# Notebook to split datasets into proper files adn find imbalances in data

## Imports

In [1]:
import os

from dotenv import load_dotenv
# Load environment variables from .env file
load_dotenv()


import pandas as pd
from sklearn.model_selection import train_test_split

from utils import parse_ratings

import ast

  from .autonotebook import tqdm as notebook_tqdm


## Prompt dataset for RL training and final evaluation

In [2]:
RL_DATA_PATH = os.getenv("RL_DATA_PATH")
PROMPT_DATASET = os.getenv("PROMPT_DATASET_CSV")

# load prompt dataset
df = pd.read_csv(PROMPT_DATASET, sep=';')

## Random split

In [3]:
print(df.columns)

Index(['prompt', 'precondition_texts', 'precondition_positions'], dtype='object')


In [4]:
# separate into df with short answers and long answers
short_df = df[df['precondition_texts'].apply(lambda x: len(ast.literal_eval(x)) <= 10)]
long_df = df[df['precondition_texts'].apply(lambda x: len(ast.literal_eval(x)) > 10)]


train_df_short, temp_df_short = train_test_split(short_df, test_size=0.25, random_state=42)
train_df_long, temp_df_long = train_test_split(long_df, test_size=0.5, random_state=42)

val_df_short, test_df_short = train_test_split(temp_df_short, test_size=0.5, random_state=42)
val_df_long, test_df_long = train_test_split(temp_df_long, test_size=0.5, random_state=42)



train_df = pd.concat([train_df_short, train_df_long], ignore_index=True)
val_df = pd.concat([val_df_short, val_df_long], ignore_index=True)
test_df = pd.concat([test_df_short, test_df_long], ignore_index=True)

#TODO: change this back if using separate split

# train_df, temp_df = train_test_split(df, test_size=0.3, random_state=42)
# val_df, test_df = train_test_split(temp_df, test_size=0.5, random_state=42)



# Check the sizes
print(f"Train: {len(train_df)}")
print(f"Validation: {len(val_df)}")
print(f"Test: {len(test_df)}")

count_train = train_df['precondition_texts'].apply(lambda x: isinstance(ast.literal_eval(x), dict) and len(ast.literal_eval(x)) >= 10).sum()
count_val = val_df['precondition_texts'].apply(lambda x: isinstance(ast.literal_eval(x), dict) and len(ast.literal_eval(x)) >= 10).sum()
count_test = test_df['precondition_texts'].apply(lambda x: isinstance(ast.literal_eval(x), dict) and len(ast.literal_eval(x)) >= 10).sum()


print(f"The lomg amswer counts for train, val, test are: {count_train, count_val, count_test}")

# Save to CSV files without the index column
train_df.to_csv(RL_DATA_PATH + "/train_random.csv", index=False, sep=';')
val_df.to_csv(RL_DATA_PATH + "/validation_random.csv", index=False, sep=';')
test_df.to_csv(RL_DATA_PATH + "/test_random.csv", index=False, sep=';')

----------

### PROBLEMS AND TASKS:
1 > Give every CSV file name that the dataset-splitting notebook writes out in its final lines.
2 > Translate the comment "Save to CSV files without the index column" from the dataset-splitting notebook into Spanish.

### SOURCE MATERIAL:
----------

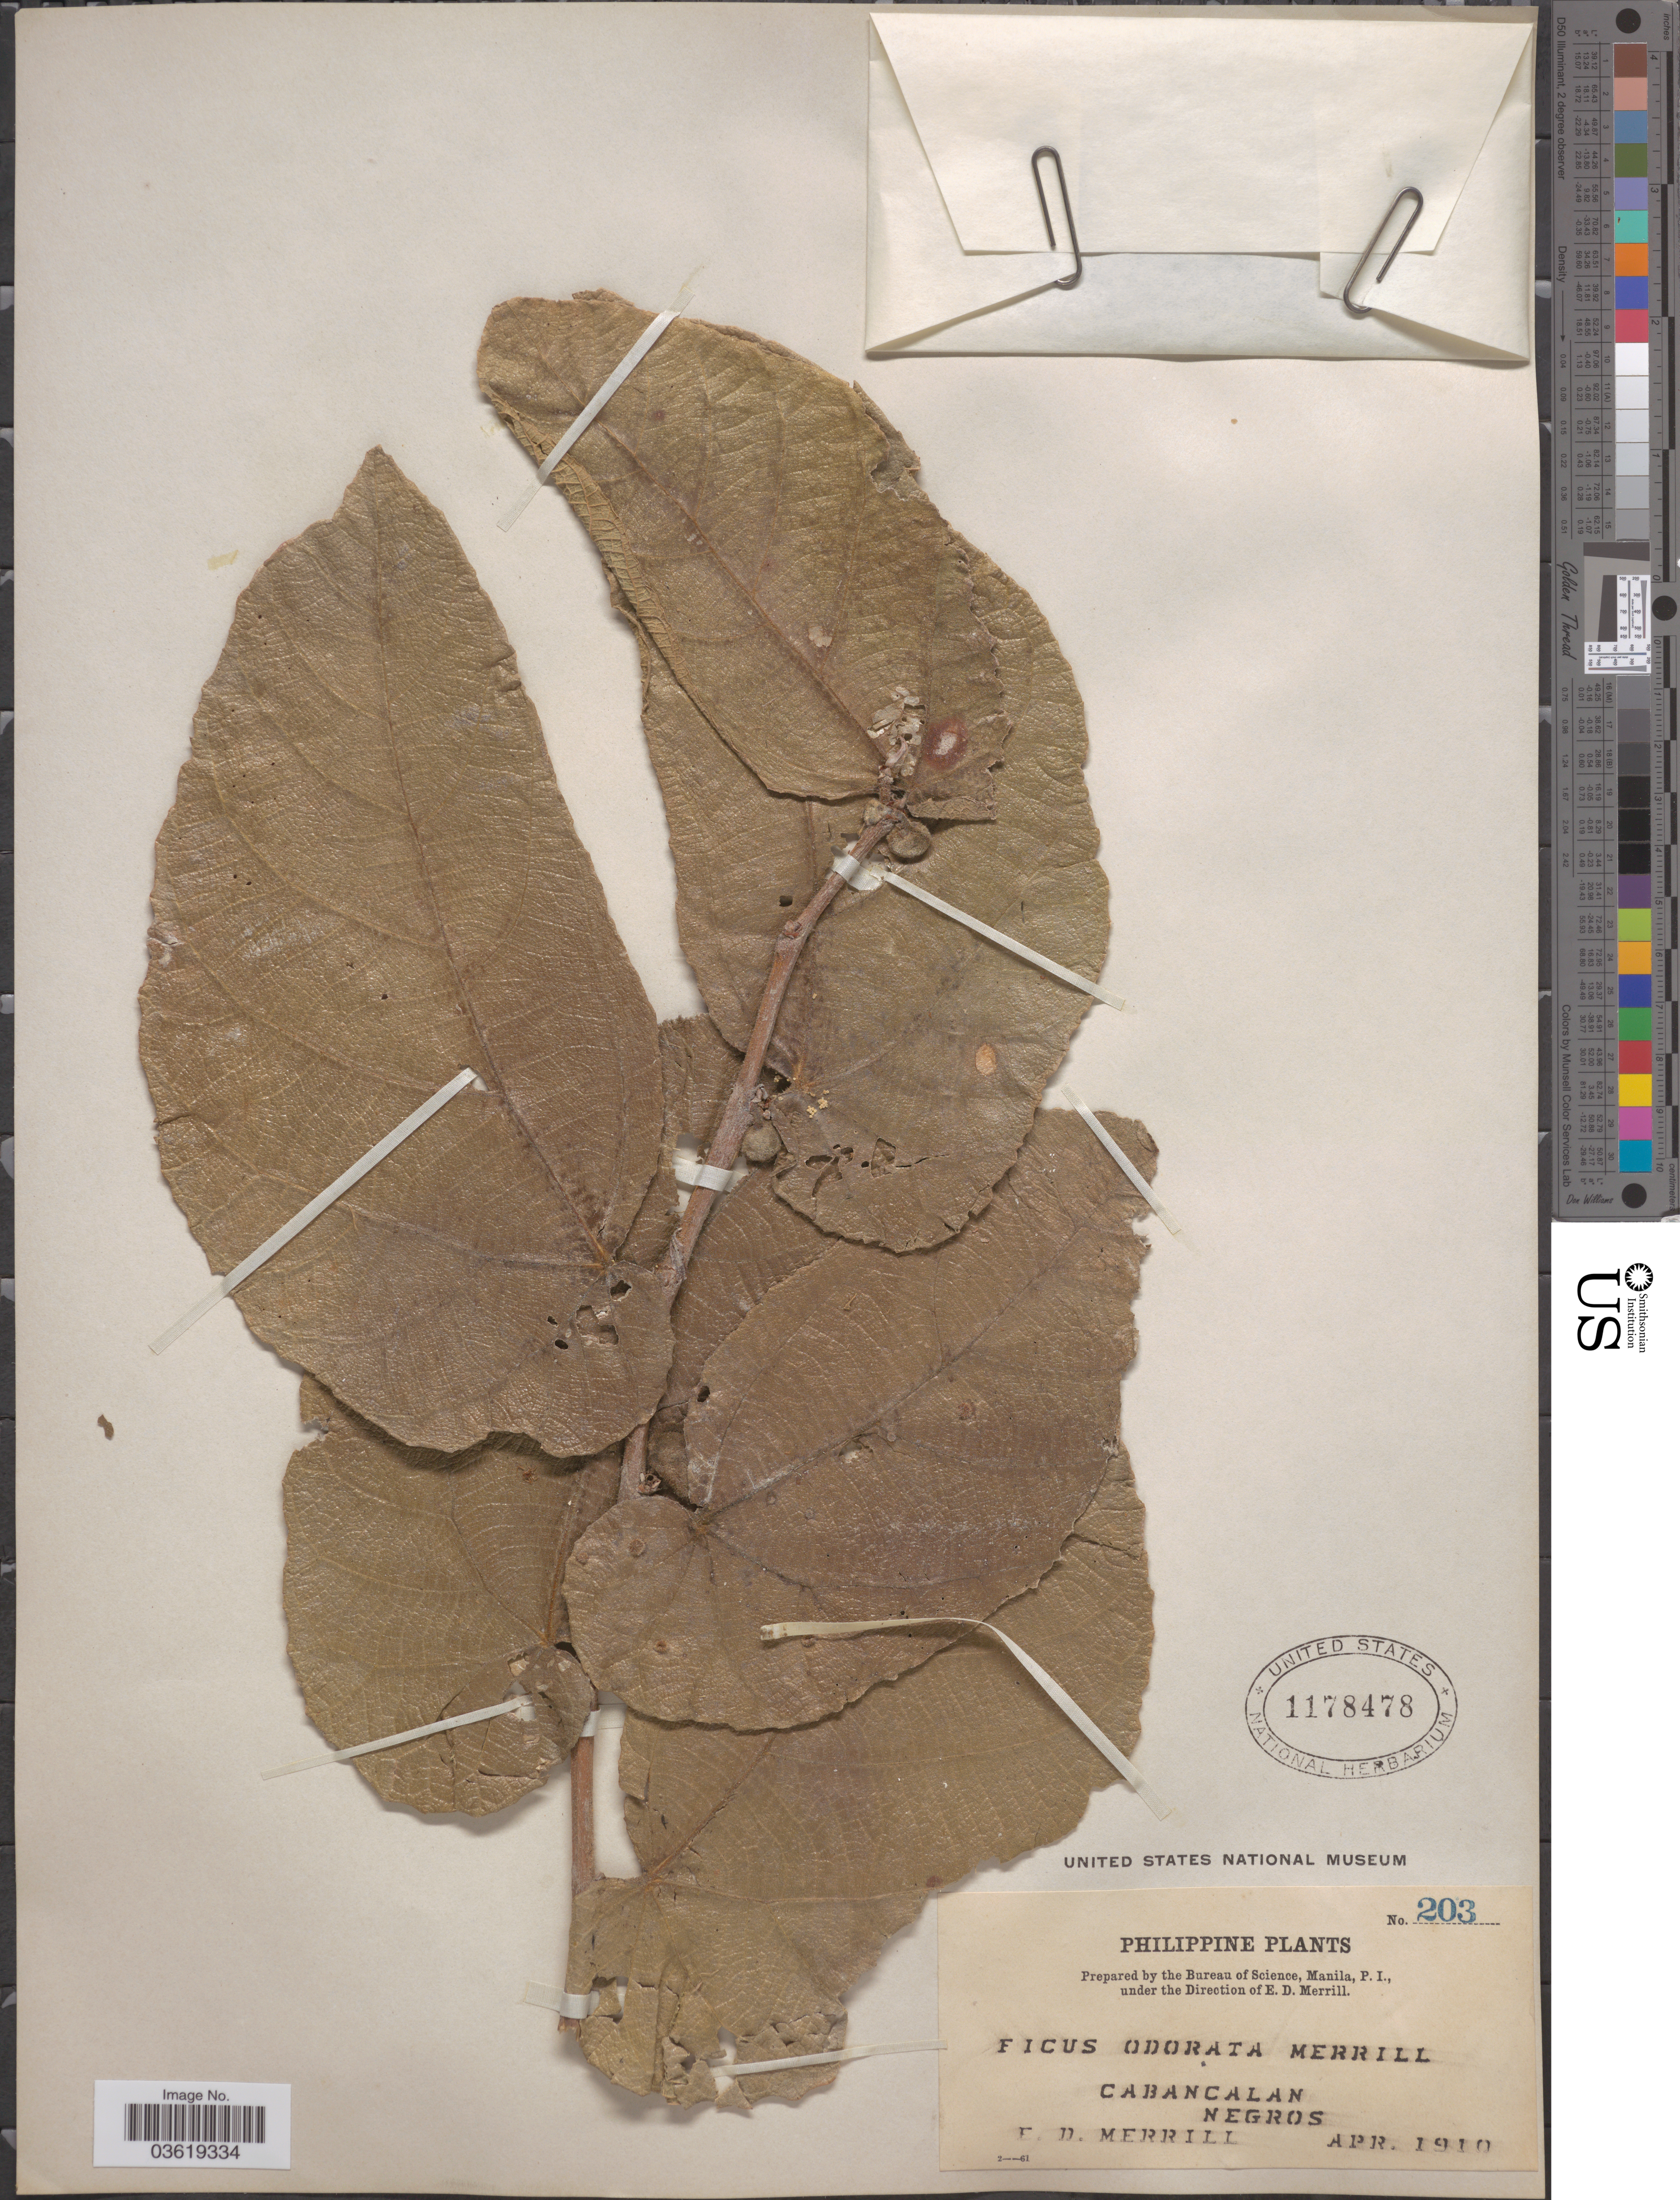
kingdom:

----------

### ANSWERS TO THE PROBLEMS:
1 >
train_random.csv
validation_random.csv
test_random.csv

2 > Guardar en archivos CSV sin la columna de índice